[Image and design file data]
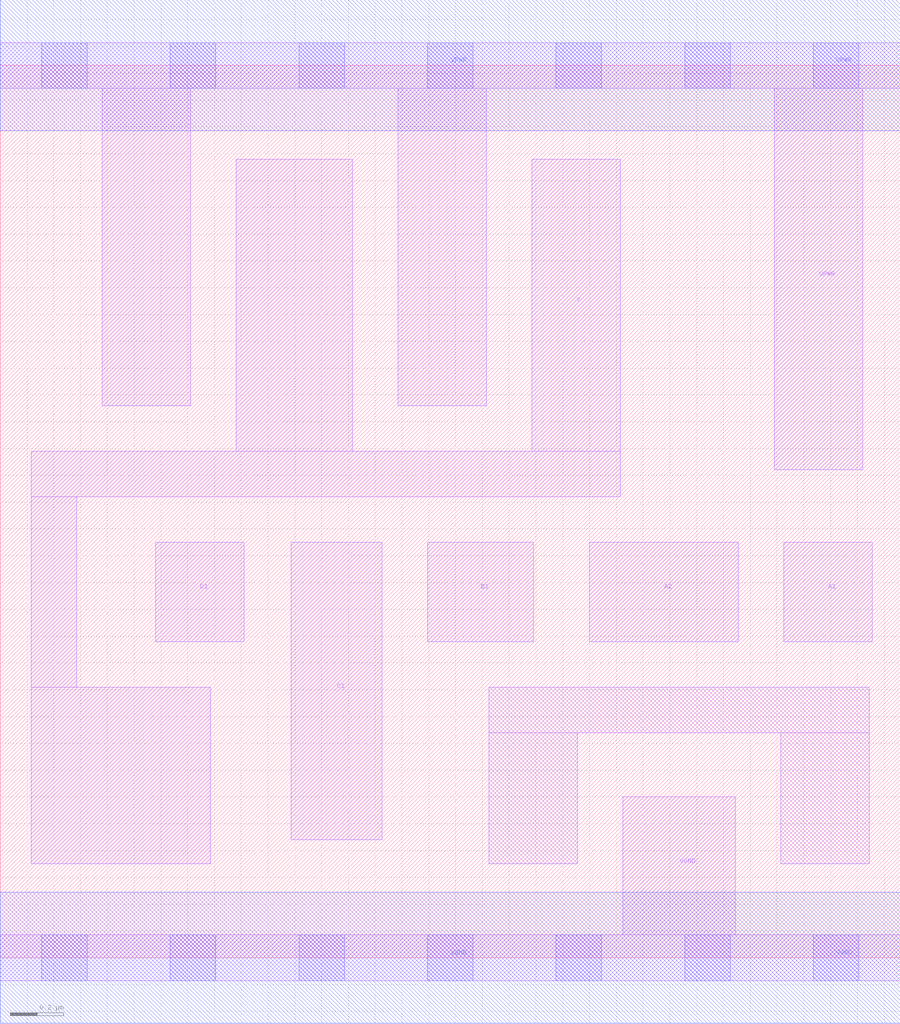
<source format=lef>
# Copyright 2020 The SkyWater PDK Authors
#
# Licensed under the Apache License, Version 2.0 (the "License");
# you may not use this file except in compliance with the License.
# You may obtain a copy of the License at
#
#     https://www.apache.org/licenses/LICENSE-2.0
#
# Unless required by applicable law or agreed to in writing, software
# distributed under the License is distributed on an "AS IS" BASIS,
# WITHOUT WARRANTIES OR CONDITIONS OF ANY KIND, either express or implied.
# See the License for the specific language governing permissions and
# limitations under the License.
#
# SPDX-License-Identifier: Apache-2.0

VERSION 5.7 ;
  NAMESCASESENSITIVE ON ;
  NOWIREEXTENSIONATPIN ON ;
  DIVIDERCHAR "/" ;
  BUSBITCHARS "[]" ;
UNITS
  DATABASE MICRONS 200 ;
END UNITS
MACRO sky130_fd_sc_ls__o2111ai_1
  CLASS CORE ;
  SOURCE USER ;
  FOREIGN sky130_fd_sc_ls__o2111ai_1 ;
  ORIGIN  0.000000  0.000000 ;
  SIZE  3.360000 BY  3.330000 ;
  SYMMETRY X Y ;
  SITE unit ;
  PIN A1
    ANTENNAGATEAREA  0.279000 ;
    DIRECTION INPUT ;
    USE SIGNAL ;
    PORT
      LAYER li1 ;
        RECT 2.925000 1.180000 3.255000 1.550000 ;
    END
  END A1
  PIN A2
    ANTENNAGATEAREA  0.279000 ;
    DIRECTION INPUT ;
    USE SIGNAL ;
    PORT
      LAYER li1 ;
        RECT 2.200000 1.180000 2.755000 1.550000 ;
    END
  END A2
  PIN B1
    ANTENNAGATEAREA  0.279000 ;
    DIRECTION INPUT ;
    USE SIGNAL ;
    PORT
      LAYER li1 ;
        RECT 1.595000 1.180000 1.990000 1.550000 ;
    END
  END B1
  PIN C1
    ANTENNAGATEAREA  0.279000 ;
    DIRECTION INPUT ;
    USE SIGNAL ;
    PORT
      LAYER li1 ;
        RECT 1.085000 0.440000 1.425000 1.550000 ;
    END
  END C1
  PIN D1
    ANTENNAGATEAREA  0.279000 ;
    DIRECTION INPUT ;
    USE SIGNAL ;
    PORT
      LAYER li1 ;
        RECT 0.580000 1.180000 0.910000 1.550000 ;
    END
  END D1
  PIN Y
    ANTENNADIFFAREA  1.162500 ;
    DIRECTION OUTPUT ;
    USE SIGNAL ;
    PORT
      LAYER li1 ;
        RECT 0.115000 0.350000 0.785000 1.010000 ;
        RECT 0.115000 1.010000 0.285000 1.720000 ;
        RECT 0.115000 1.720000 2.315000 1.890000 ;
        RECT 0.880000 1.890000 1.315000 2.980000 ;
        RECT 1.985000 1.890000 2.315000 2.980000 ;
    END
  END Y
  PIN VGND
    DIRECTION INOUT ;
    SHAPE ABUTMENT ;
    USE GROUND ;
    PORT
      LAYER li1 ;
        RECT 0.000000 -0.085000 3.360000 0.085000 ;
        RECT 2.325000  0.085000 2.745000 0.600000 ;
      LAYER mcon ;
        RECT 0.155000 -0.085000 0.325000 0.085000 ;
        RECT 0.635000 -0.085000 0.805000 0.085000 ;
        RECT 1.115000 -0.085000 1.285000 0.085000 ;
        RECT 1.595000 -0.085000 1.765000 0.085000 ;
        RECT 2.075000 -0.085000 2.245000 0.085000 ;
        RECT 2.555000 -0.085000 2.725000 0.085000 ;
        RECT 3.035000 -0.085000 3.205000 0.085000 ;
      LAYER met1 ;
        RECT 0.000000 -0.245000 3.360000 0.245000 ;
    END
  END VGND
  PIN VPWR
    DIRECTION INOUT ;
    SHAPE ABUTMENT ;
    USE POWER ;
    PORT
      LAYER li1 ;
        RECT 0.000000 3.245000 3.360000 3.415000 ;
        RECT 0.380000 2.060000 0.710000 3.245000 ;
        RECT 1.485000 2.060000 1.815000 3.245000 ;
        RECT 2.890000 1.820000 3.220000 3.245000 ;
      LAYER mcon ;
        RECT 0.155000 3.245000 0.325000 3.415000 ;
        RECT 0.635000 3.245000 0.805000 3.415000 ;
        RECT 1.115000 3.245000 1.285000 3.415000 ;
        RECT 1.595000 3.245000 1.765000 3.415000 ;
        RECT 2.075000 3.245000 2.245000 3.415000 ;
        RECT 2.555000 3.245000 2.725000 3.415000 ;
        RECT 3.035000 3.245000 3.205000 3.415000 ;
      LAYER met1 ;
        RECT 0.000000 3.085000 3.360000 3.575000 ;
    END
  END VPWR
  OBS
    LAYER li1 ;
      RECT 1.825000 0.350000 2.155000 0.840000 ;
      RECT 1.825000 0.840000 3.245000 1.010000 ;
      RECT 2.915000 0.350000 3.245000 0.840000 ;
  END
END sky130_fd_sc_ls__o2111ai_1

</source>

» ACTION ITEM
Set down exactly the lines beginning at the one that holds "2.745000 0.600000 ;" and ending with the last line of the data.

» FINISHED TASK
        RECT 2.325000  0.085000 2.745000 0.600000 ;
      LAYER mcon ;
        RECT 0.155000 -0.085000 0.325000 0.085000 ;
        RECT 0.635000 -0.085000 0.805000 0.085000 ;
        RECT 1.115000 -0.085000 1.285000 0.085000 ;
        RECT 1.595000 -0.085000 1.765000 0.085000 ;
        RECT 2.075000 -0.085000 2.245000 0.085000 ;
        RECT 2.555000 -0.085000 2.725000 0.085000 ;
        RECT 3.035000 -0.085000 3.205000 0.085000 ;
      LAYER met1 ;
        RECT 0.000000 -0.245000 3.360000 0.245000 ;
    END
  END VGND
  PIN VPWR
    DIRECTION INOUT ;
    SHAPE ABUTMENT ;
    USE POWER ;
    PORT
      LAYER li1 ;
        RECT 0.000000 3.245000 3.360000 3.415000 ;
        RECT 0.380000 2.060000 0.710000 3.245000 ;
        RECT 1.485000 2.060000 1.815000 3.245000 ;
        RECT 2.890000 1.820000 3.220000 3.245000 ;
      LAYER mcon ;
        RECT 0.155000 3.245000 0.325000 3.415000 ;
        RECT 0.635000 3.245000 0.805000 3.415000 ;
        RECT 1.115000 3.245000 1.285000 3.415000 ;
        RECT 1.595000 3.245000 1.765000 3.415000 ;
        RECT 2.075000 3.245000 2.245000 3.415000 ;
        RECT 2.555000 3.245000 2.725000 3.415000 ;
        RECT 3.035000 3.245000 3.205000 3.415000 ;
      LAYER met1 ;
        RECT 0.000000 3.085000 3.360000 3.575000 ;
    END
  END VPWR
  OBS
    LAYER li1 ;
      RECT 1.825000 0.350000 2.155000 0.840000 ;
      RECT 1.825000 0.840000 3.245000 1.010000 ;
      RECT 2.915000 0.350000 3.245000 0.840000 ;
  END
END sky130_fd_sc_ls__o2111ai_1

</source>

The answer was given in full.